Web scraping is an approach for extracting data from websites that don’t have an API. Web scraping code is inherently “brittle” (prone to breaking over time due to changes in the website content and structure), but it’s a flexible technique with a broad range of uses.
This tutorial will show you how to scrape websites with Ruby and the Poltergeist gem, a PhantomJS driver for Capybara.
Getting started
Firstly, make sure you have the poltergeist gem installed:
gem install poltergeist
Then copy and paste the following short Ruby script:
require 'capybara/poltergeist'
session = Capybara::Session.new(:poltergeist)
session.visit('http://stackoverflow.com/')
puts session.document.title
Run the script with a Ruby, and you should see the page title of the Stack Overflow website. This demonstrates the core of web scraping: navigating HTTP, and extracting data from HTML. Try changing the URL to a different website.
Extracting data
This next example extracts the title of the most recent post on the Rails blog:
require 'capybara/poltergeist'
session = Capybara::Session.new(:poltergeist)
session.visit('http://weblog.rubyonrails.org/')
element = session.first('article header h2')
puts element.text.strip
The #first method takes a CSS selector string and returns the first matching element. The #text method returns the textual content inside the element, in this case the title of the blog entry. You can instead use the #all method to select multiple elements, or the #find method to select exactly one single element.
Following links
This next example follows the "Random article" link on the Wikipedia main page:
require 'capybara/poltergeist'
session = Capybara::Session.new(:poltergeist)
session.visit('http://en.wikipedia.org/wiki/Main_Page')

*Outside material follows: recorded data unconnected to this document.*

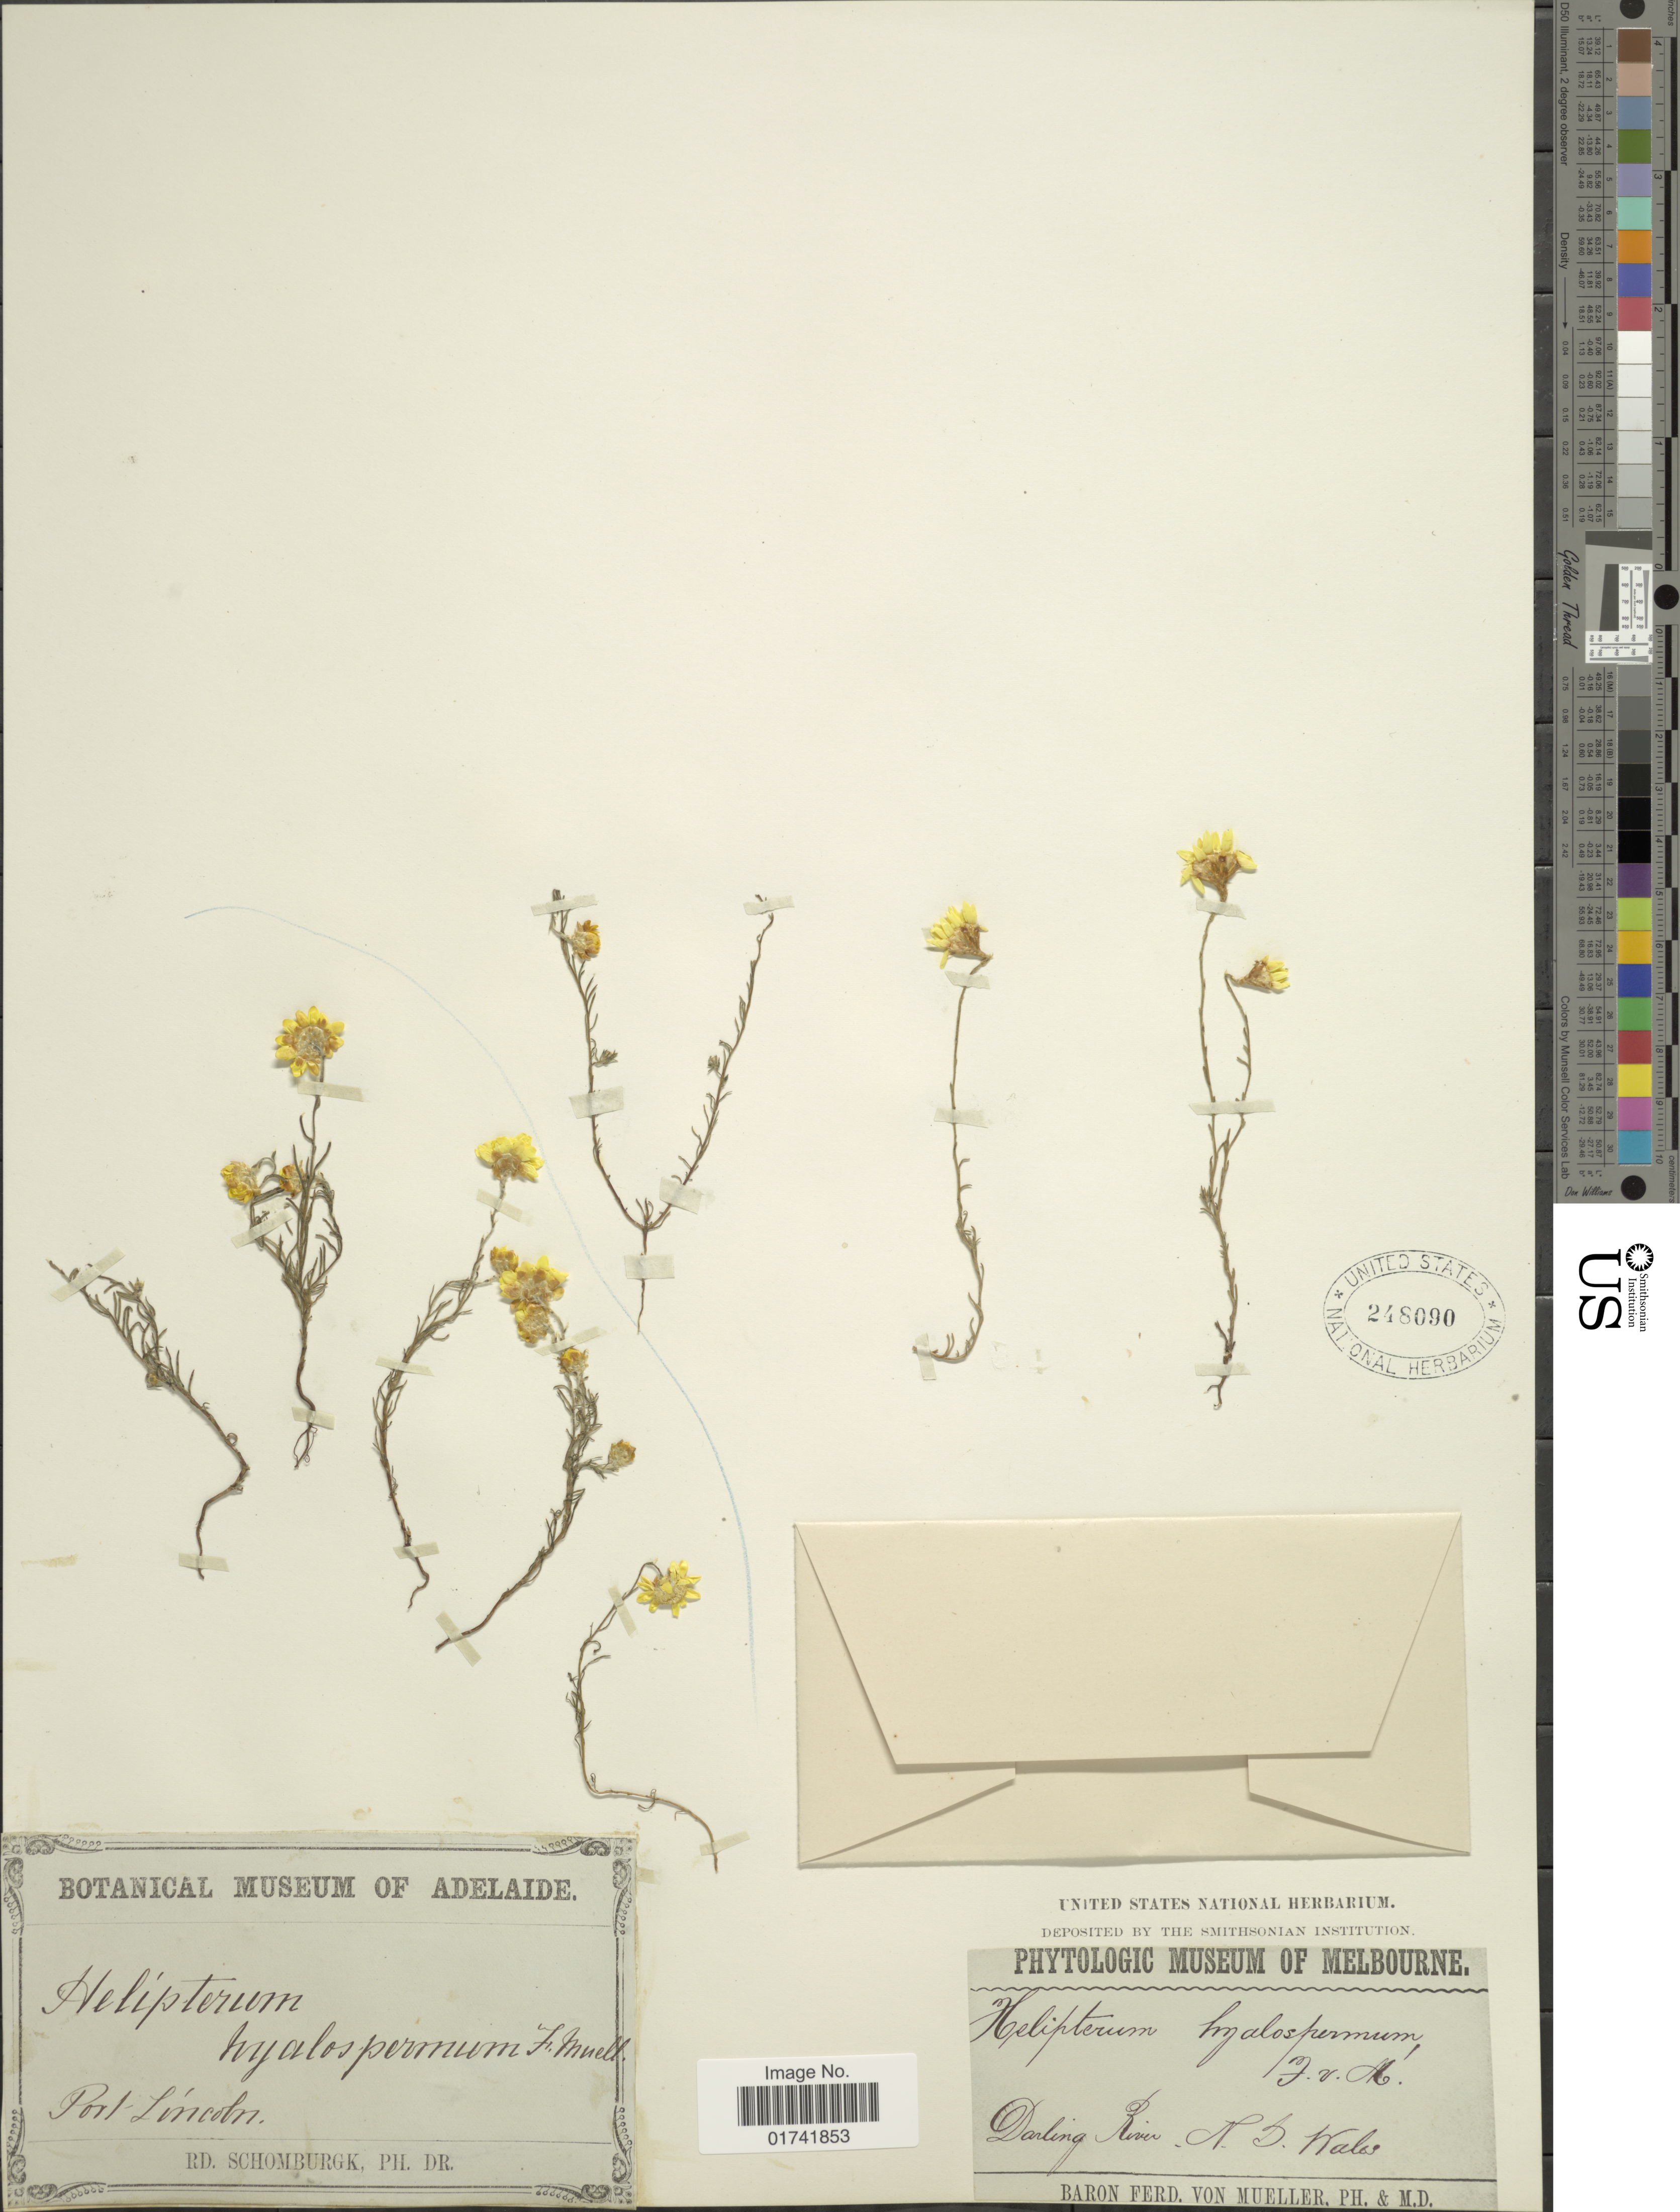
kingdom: Plantae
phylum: Tracheophyta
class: Magnoliopsida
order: Asterales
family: Asteraceae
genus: Hyalosperma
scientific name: Hyalosperma glutinosum subsp. glutinosum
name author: Steetz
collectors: M. R. Schomburgk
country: Australia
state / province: New South Wales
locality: Darling River, Port Lincoln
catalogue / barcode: US 248090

session.click_link('Random article')
puts session.current_url
The #click_link convenience method is used to find the link based on its text and then fire a click event just as if you had clicked on the link manually.
The session #current_url method returns the address of the current page.
Filling in a form
Next let’s look at an example of how to fill out a form by writing a script to search the GOV.UK website for articles about passports:
require 'capybara/poltergeist'
session = Capybara::Session.new(:poltergeist)
session.visit('https://www.gov.uk/')
input = @session.fill_in('q', with: 'passport')
input.send_keys :enter
session.all('#js-results li a').each do |element|
puts element.text.strip
end
The #fill_in method is used to enter the search query in the input named "q". Then the #click_button method is used to click the search button, which submits the form.
Executing JavaScript
Poltergesit can be used to execute JavaScript, which means you can interact with popup alert dialogs, search interfaces, text editors, simulate drag & drop, and much more.
For example, here’s how to detect which version of jQuery a website is using:
require 'capybara/poltergeist'
session = Capybara::Session.new(:poltergeist)
session.visit('http://jquery.com/')
version = session.evaluate_script('jQuery.fn.jquery')
puts "Using jQuery #{version}"
Simply call the #evaluate_script method with the JavaScript expression you want to evaluate. JavaScript values like null, undefined, true, false, strings, arrays, objects are all converted to their Ruby equivalents.